Of course that should mean schizophrenia rates are rising over time, as cities around the world get larger. Many epidemiologists have found that's not the case, broadly speaking, but some small local studies have indicated the trend. In work published in 2003, British researchers found that the incidence of schizophrenia doubled in southeast London between 1965 and 1997. The rate went from seven to 11 cases per 100,000 people in the early years of the long-term study (depending on the type of diagnosis used), to 15 to 21 cases per 100,000 — without a concurrent rise in population.
Still it's remained unclear exactly which element of urban life has the greatest impact on the proposed city-psychosis link. A breakthrough study on the role of stress appeared in Nature last summer [full PDF]. The work, led by Andreas Meyer-Lindenberg of the Central Institute for Mental Health in Germany, found that living in or being from a city affected the way people processed stress compared to those from someplace else.
Meyer-Lindenberg and colleagues reached their conclusions through a series of brain imaging studies.

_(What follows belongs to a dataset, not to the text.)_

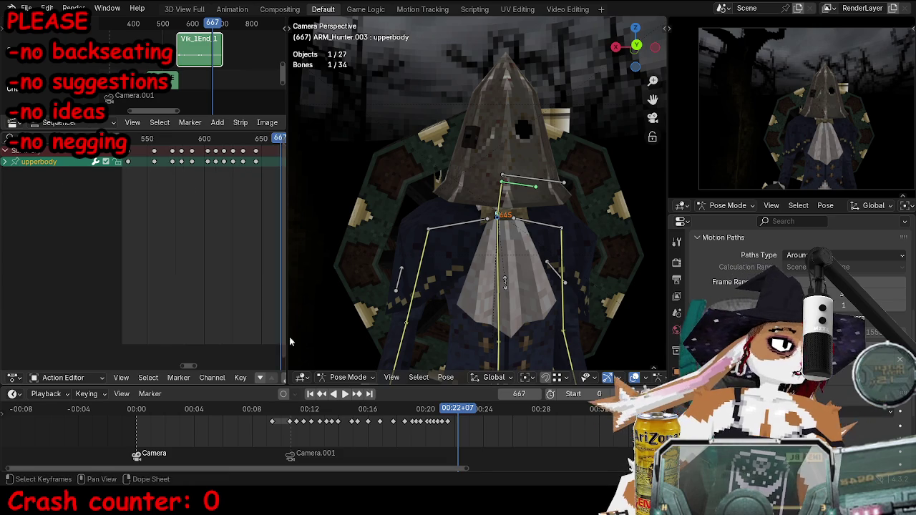
left_click(385, 411)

They put healthy subjects into a scanner and stressed them out by having them perform a difficult math task under a time constraint while receiving negative feedback from the researchers. Then they compared the results of test subjects from the city (more than 100,000 population), from a town (more than 10,000) or from a rural region.

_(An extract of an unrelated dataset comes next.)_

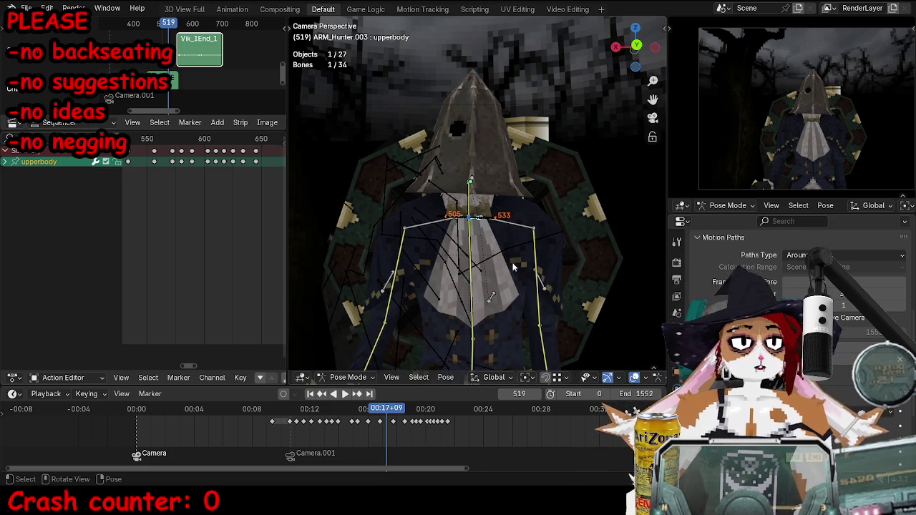
middle_click_drag(210, 199, 207, 199)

Those subjects who lived in a city showed increased activity in their amygdala and those brought up in the city had increased activity in their anterior cingulate cortex — two regions associated to stress regulation — compared to the subjects from towns or rural areas. No other brain regions showed any clear difference during the test. When the researchers ran a second test with a different stress task, this time a simultaneous math and spatial problem with negative feedback, the results were the same.
To make sure it was stress that created the different activation and not the performance of a cognitive task itself, Meyer-Lindenberg's group ran a third experiment involving a working memory and face recognition task. This time they found no connections between the urban test subjects and increased amygdala or anterior cingulated activation. The study had its limitations — among other things it wasn't causal, and these differences must be found in mentally ill subjects to mean something more — but it did "link the urban environment for the first time to social stress processing."

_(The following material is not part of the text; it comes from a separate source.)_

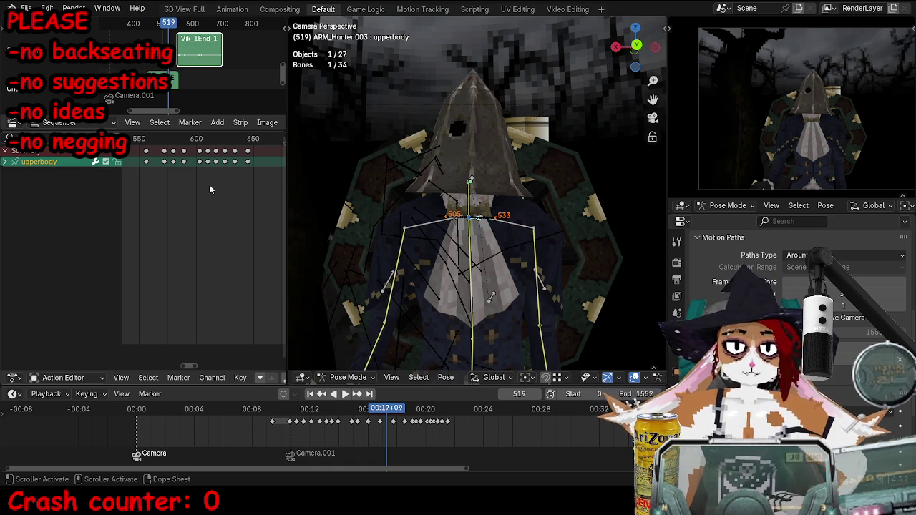
Play from frame 519, stop, recentre the hooded hunter, and play again.
key("space")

As Abbott reports, in the current Nature, the Meyer-Lindenberg work has inspired a wave of subsequent studies involving stress, cognition, and the city. The Dutch researcher Jim van Os is planning a $2.6 million field investigation that uses smart-phone apps to identify just which aspects of city life are the most stressful. (May we suggest the StressSense app?) Meyer-Lindenberg has proposed a similar effort to track people as they move through Heidelberg and give them spot cognitive tests depending on their location in the city.
Ultimately this type of work might help us design healthier cities — especially if it's combined with psychological findings about the restorative properties of urban parks. Indeed, city planners have already contacted Meyer-Lindenberg, according to Abbott. It is certainly difficult to study whether and how the complexity of the city impacts the brain, but that also makes it all the more important.